Mechanisms promoting regulatory T cell (T_reg) development and immunosuppression in the tumor microenvironment. A, T_reg cells are recruited to the tumor through chemokine attraction. B, Interaction of T_reg cells with antigen‐presenting cells (APCs) through cytotoxic T lymphocyte antigen (CTLA)‐4 deprive T effector (T_eff) cells of co‐stimulatory signals, polarizes dendritic cells (DCs) towards a tolerogenic phenotype and induces the expression of indoleamine 2,3‐dioxygenase (IDO), which catabolizes metabolites, thereby inducing T_eff cell apoptosis.

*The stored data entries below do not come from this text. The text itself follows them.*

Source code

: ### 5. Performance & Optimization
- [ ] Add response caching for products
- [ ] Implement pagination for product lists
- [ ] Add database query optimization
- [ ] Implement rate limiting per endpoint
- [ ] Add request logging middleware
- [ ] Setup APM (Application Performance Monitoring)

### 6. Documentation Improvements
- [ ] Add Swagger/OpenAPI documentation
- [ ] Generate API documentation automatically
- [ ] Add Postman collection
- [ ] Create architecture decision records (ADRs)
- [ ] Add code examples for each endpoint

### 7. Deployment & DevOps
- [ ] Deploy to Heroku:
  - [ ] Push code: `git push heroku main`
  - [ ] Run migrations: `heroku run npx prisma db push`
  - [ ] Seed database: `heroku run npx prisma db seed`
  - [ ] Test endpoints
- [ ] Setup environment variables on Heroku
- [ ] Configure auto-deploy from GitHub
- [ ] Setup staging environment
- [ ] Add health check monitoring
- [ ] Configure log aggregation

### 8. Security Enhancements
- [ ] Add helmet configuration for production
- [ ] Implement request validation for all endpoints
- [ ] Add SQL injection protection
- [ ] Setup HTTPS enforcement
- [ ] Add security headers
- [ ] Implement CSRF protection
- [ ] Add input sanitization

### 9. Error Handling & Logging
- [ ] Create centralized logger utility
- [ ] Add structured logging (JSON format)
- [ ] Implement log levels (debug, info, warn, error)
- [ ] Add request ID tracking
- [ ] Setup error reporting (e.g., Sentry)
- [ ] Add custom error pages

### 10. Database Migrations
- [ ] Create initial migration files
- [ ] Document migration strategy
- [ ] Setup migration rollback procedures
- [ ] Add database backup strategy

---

Furthermore, it inhibits the reprogramming of T_reg cells into Th17 cells by suppressing interleukin (IL)‐6 secretion and promotes T_reg cell lineage stability by inhibiting the transient mammalian target of rapamycin complex 1/protein kinase B (mTORC2/Akt) pathway. C, Tumor cells express programmed cell death ligand 1 (PD‐L1), which binds programmed cell death 1 (PD‐1) at the surface of T_reg cells. The PD‐1 pathway stabilizes forkhead box protein 3 (FoxP3) expression by inhibiting the phosphoinositide‐3‐kinase (PI3K)/Akt pathway and synergizes with transforming growth factor (TGF)‐β by diminishing the level of Smad3 necessary to promote the conversion of naïve CD4⁺ T cells into peripheral (p)T_reg cells, while inducing T_eff cell exhaustion.